Vocal prayers can be said aloud or silently.
Catholics often pray in groups. When two or more people gather together to raise their voices to God in prayer, their prayer is called communal prayer. Examples of communal prayer are the Rosary, devotional prayers including novenas and litanies, prayer groups, and, most importantly, the Mass.
To meditate is to reflect on or think about God. When we meditate, we keep our attention and focus on God so that we can recognize his presence in our daily lives and respond to what God is asking of us. When we meditate, a variety of things can help us to concentrate and to spark our imaginations. We may use Scripture, particularly the Gospels; traditional prayers; writings of the spiritual fathers; religious images; or history—the page on which the “today” of God is written. Meditation, also known as reflective prayer, leads us to conversation with God. Remembering that we are in God’s presence, we can listen to him speak to us. We enter into God’s sacred time and space and know that he is with us at all times and in all places.

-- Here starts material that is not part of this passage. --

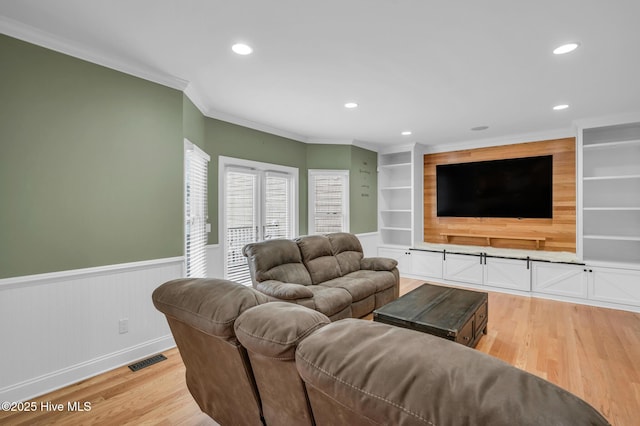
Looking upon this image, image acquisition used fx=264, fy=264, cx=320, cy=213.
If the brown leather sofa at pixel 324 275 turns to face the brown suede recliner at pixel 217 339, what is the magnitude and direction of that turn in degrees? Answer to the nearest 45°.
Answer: approximately 45° to its right

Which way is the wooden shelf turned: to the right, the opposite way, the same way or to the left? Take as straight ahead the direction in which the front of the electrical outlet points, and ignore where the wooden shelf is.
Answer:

When we rest quietly in God’s presence, we engage in contemplation. In contemplation we spend time with God in wordless silence, aware that he is with us. To understand how contemplation occurs, we can compare it with thinking on—or contemplating—a beautiful sunset. We are conscious of its impact, but our reaction is wordless. When we experience God personally, we feel his love and wait for him to speak to us in his own way. The key is to make time to relax and listen in God’s presence, to seek union with the God who loves us.